CINCINNATI (AP) – The march toward gay marriage across the U.S. hit a roadblock Thursday when a federal appeals court upheld laws against the practice in four states, creating a split in the legal system that increases the chances the Supreme Court will step in to decide the issue once and for all.
The cases decided were from Ohio, Michigan, Kentucky and Tennessee.
Breaking ranks with other federal courts around the country, the 6th U.S. Circuit Court of Appeals ruled 2-1 that states have the right to set rules for marriage and that changing a definition that dates to “the earliest days of human history” is better done through the political process, not the courts.
“Surely the people should receive some deference in deciding when the time is ripe to move from one picture of marriage to another,” said Circuit Judge Jeffrey Sutton, writing for himself and a fellow George W. Bush appointee, while a Bill Clinton appointee dissented.
The ruling ran counter to a remarkably rapid string of victories for the gay rights movement over the past few months that have now made same-sex marriage legal in at least 30 states.
In fact, four other U.S. appeals courts in other regions of the country ruled in recent months that states cannot ban gay matrimony.
Cincinnati attorney Al Gerhardstein, who represented gay plaintiffs in two of the cases, said he was disappointed and will appeal to the nation’s highest court.
The president of pro-gay marriage group Freedom to Marry, Evan Wolfson, blasted the ruling as being “on the wrong side of history” and out of step with the courts and the majority of Americans.
“This anomalous ruling won’t stand the test of time or appeal,” he said in a statement.
Ohio Attorney General Mike DeWine’s office, which argued in support of the voter-passed 2004 Ohio ban on gay marriage, said it was “pleased the court agreed with our arguments that important issues such as these should be determined through the democratic process.”
In its ruling, the appeals court rejected one of the main arguments leveled against gay marriage, saying that same-sex couples are just as capable as heterosexual ones of effectively raising children.
But Sutton suggested that the same argument that says there is a constitutional right to gay marriage could be used in support of polygamy or some other combination.
“If it is constitutionally irrational to stand by the man-woman definition of marriage, it must be constitutionally irrational to stand by the monogamous definition of marriage,” he wrote.
Gay rights advocates could seek a review of the panel’s decision by the full 6th Circuit.

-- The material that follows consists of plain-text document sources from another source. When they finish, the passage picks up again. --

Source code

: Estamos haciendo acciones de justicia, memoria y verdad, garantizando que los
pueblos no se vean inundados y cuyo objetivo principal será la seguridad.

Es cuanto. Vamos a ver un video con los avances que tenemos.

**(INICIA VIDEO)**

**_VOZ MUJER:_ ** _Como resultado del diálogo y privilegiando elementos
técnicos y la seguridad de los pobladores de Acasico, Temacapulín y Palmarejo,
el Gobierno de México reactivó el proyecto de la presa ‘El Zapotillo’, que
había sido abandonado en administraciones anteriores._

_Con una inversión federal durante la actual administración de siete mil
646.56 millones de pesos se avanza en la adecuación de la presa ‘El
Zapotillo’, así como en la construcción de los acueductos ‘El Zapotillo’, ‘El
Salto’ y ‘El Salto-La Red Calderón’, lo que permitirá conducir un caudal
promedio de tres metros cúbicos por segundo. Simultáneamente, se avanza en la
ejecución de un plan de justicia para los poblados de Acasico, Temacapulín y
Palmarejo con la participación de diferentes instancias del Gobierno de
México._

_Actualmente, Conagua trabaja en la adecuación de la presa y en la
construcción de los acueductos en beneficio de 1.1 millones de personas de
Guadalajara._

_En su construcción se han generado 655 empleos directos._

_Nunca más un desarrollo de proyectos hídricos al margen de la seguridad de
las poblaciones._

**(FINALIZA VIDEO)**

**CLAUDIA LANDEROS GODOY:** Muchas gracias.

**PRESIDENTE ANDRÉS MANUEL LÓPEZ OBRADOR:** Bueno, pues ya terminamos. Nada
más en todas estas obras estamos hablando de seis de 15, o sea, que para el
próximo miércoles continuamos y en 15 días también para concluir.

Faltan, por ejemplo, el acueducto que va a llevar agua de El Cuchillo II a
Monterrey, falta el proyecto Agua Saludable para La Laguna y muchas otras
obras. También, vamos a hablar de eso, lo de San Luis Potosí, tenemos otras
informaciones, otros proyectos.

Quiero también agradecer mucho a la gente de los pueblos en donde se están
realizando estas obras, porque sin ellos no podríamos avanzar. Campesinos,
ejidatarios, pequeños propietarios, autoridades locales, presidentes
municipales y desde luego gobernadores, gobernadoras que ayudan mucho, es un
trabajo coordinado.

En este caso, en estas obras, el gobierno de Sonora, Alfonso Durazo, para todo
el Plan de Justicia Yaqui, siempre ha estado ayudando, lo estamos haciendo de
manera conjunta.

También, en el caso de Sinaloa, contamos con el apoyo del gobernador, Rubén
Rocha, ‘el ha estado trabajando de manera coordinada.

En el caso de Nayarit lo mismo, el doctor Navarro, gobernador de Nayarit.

But because the court is made up mostly of Republican appointees, advocates will probably try to move the case straight to the Supreme Court, for a definitive ruling on whether gays have a fundamental right under the U.S. Constitution to wed.
The dissenting judge suggested that might have been the goal of Sutton and Judge Deborah Cook in their ruling.
“Because the correct result is so obvious, one is tempted to speculate that the majority has purposefully taken the contrary position to create the circuit split,” Judge Martha Craig Daugherty wrote.
She said getting the case to the Supreme Court would put “an end to the uncertainty of status and the interstate chaos that the current discrepancy in state laws threaten.”
In October, the Supreme Court turned away appeals from five states seeking to uphold their same-sex marriage bans. The ruling had the effect of expanding gay marriage across the U.S.
Justice Ruth Bader Ginsburg had explained in a September speech in Minnesota that the lack of a split in the appeals courts made Supreme Court review of the issue unnecessary. But she said “there will be some urgency” if the 6th Circuit allowed same-sex marriage bans to stand.
The big question now is whether an appeal can be ready in time for consideration by the justices this term. Generally, the court would have to decide by mid-January whether to hear the case in time for a decision in June.
Otherwise, the case would be pushed back to the following term and probably not decided until June 2016.
The ruling followed more than 20 court victories for supporters of same-sex marriage since the Supreme Court struck down part of the federal Defense of Marriage Act last year.
Michigan’s and Kentucky’s cases stemmed from rulings striking down each state’s gay marriage ban. Ohio’s two cases focused on the state’s refusal to recognize out-of-state gay marriages because of its own ban, while Tennessee’s was narrowly focused on the rights of three same-sex couples.
One of the Kentucky plaintiffs, Greg Bourke, called the ruling the “ultimate disappointment.”
“We’re definitely going to fight this, one way or the other,” said Bourke, who married his partner, Michael DeLeon, in Canada.
Other plaintiffs include a Cincinnati man who wants his late husband listed as married on his death certificate so they can be buried next to each other in a family-only plot and a Tennessee couple who want to be listed on their newborn daughter’s birth certificate.
The 9th Circuit, based in San Francisco, the 10th Circuit in Denver, the 4th Circuit in Richmond, Virginia, and the 7th Circuit in Chicago have all overturned statewide gay marriage bans in the South, the Midwest and the West since the summer.